Нет, как ни облекай эти слова в ласку и нежность, их жестокости не скроешь. «Пора!» — не с таким ли понуждением она когда-то исторгла его из собственного чрева? Тогда, наверное, Петрович сопротивлялся и возмущенно орал на руках у акушерки, но сейчас… сейчас он только злобно брыкнул ногой, сам сбросив с себя одеяло. Хорошо же! Вам нужен Петрович — извольте. Он сел на кровати и, сурово посмотрев на Катю, объявил:
— А лифчик я не надену! — и с вызовом добавил: — Вообще никогда.
Она ахнула:
— Господи, началось!
Зная его характер, Катя даже не попыталась подступиться к нему силой. Швырнув на стул приготовленную сбрую с чулками, она ринулась на кухню за подмогой:
— Петя, Ирина, что мне с ним делать?
Мрачно нахохлившийся Петрович услышал знакомый семейный квартет. Женские голоса выпевали про чулки и его, Петровича, несносное упрямство; мужчины, не отрываясь от завтрака, отрывисто и невнятно мычали. Наконец, прожевав, Генрих с досадой громыхнул вилкой:
— Дать ему брюки, и конец! Некогда сейчас воевать.
Им было некогда, поэтому старшие сдались. Катя принесла и сердито кинула ему новые брюки:
— Знал бы ты, как с тобой тяжело!
Знала бы она, с каким тяжелым сердцем начинал Петрович этот день, несмотря даже на свою победу над чулками.
В сад они с Катей трюхали на троллейбусе. В другие дни изредка им подвертывался знакомый весьма боевой «козлик» из Катиного КБ. Едва успевали они разместиться на тесном сиденье, как «козлик» уже мчал по проспекту, хлопая тентом и оставляя за флагом весь попутный транспорт. Тогда Петровича охватывало радостное возбуждение, он захлебывался гордостью и лихим ветром из форточек. Зато троллейбусы… Петрович раза два в жизни видел похоронные процессии — так вот, они были такие же скучные и медленные, как троллейбусы, только с музыкой. Рогатые ублюдки могли двигаться только цепляясь за провода, без которых становились совершенно беспомощными; к тому же в них отсутствовал запах бензина и выхлопных газов. В представлении Петровича троллейбусы были машинами низшего сорта — недаром к рулю их нередко допускались толстые болтливые тетки.

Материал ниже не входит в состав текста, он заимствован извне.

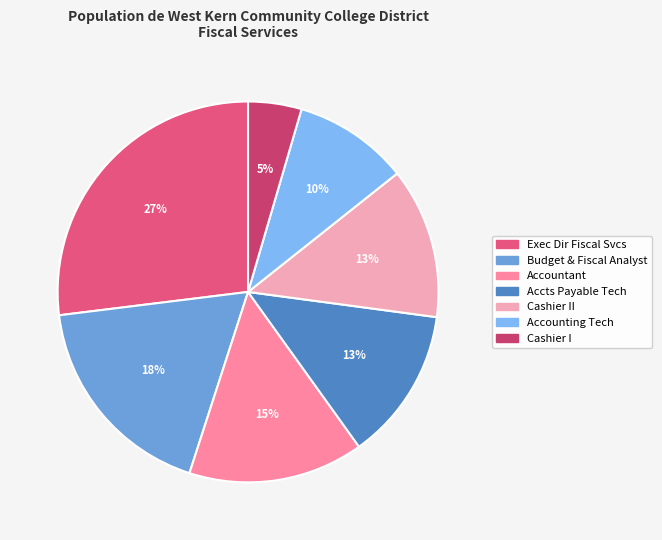

Rank the categories by value from lowest to highest.

Cashier I, Accounting Technician, Cashier II, Accounts Payable Technician, Accountant, Budget And Fiscal Analyst, Executive Director Of Fiscal Services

Под однообразный вой электрического мотора Петрович уныло ковырял резинку, обрамлявшую окно, — ковырял, пока не получил от Кати легонько по рукам. Скучной была поездка, но и конец ее радости не сулил. Вот она, нужная остановка, и надо выбираться, протискиваясь меж чьих-то задов и животов. Еще несколько сот метров отделяли Петровича от ежедневной его Голгофы. Влекомый Катиной рукой, он, стиснув зубы, смотрел не вперед, а на собственные мелькающие внизу ноги, словно удивляясь своей покорности.
Сад окутал его всегдашней своей тошнотворной спиралью. Словно жирный кит, перед тем как не жуя проглотить Петровича, дохнул на него влажно и несвеже. Что ж, беги, Катя, не забудь только вернуться вечером… Опаздывая на работу, она припустила через садовский дворик, по-женски разбрасывая икры и не чувствуя на спине его прощального взгляда.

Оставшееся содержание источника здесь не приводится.